Based on limited available data, and in concordance with Endocrine Society Guidelines [3], medical treatment for acromegaly should be stopped at time of conception. The analysis by van der Lely et al., found no link between pegvisomant use up to conception and adverse fetal outcomes. Similarly, DAs and SRLs use up to conception seems also to be safe [5, 7, 8, 11]. Of note, when long-acting SRLs are used, switching to a short-acting SRL for 2–3 months before a planned pregnancy is preferable.

While acromegaly course is uneventful in most women during pregnancy, for the reasons described above, some patients will require treatment. No DAs, SRLs, or GH receptor blockers are approved for use during pregnancy [3]; fortunately more data are being accumulated, albeit from retrospective studies and safety databases.

In conclusion, optimal medical management of a pregnant woman with active acromegaly is far from established. Furthermore, an early acromegaly diagnosis, when tumors are smaller and thus easier to cure with surgery and less co-morbidity, will improve fertility chances and outcomes, overall. Most of the reported acromegaly pregnancies in women with pre-existing or newly diagnosed acromegaly progressed without an increased complication rate regarding maternal and fetal outcomes, and with normal delivery of healthy infants.
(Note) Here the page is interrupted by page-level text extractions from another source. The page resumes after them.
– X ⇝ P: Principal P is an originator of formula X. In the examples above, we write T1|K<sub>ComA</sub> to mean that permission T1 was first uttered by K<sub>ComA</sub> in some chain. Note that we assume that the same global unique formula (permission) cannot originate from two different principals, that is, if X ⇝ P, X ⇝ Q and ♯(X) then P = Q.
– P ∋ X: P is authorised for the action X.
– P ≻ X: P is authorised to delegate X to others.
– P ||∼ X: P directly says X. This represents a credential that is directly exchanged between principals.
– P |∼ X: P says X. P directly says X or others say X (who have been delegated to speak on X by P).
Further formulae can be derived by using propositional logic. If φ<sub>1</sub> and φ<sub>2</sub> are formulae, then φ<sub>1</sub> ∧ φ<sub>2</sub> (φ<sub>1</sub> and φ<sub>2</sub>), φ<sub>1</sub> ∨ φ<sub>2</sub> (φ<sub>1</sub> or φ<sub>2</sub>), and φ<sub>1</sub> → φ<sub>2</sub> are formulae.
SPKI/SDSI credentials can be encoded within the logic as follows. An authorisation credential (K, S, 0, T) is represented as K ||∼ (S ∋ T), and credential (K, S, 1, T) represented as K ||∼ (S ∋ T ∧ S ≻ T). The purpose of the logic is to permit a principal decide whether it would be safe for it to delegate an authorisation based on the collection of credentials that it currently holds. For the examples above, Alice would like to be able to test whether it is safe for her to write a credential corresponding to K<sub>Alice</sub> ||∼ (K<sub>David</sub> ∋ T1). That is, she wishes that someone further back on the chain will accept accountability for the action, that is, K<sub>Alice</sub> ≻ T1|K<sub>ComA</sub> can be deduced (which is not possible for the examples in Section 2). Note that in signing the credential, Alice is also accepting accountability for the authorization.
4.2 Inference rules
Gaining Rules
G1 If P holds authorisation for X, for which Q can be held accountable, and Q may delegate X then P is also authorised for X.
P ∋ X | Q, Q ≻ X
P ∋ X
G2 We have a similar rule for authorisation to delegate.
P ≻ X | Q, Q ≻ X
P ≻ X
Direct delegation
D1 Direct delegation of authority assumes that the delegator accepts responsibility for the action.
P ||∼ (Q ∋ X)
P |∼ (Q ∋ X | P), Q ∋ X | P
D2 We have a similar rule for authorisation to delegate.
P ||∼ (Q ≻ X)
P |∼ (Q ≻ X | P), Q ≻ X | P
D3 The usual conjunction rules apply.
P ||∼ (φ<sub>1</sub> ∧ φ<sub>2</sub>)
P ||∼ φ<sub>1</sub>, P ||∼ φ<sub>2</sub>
If clinically needed, SRLs, DAs, or GH receptor antagonists appear, to date, to lack significant adverse effects, but further clinical experience with these particular drugs and use in pregnancy is still required. A concerted effort across all pituitary centers should be made to create a unified patient database to prospectively record all acromegaly patients who desire pregnancy, their treatment, and subsequent maternal and fetal outcome.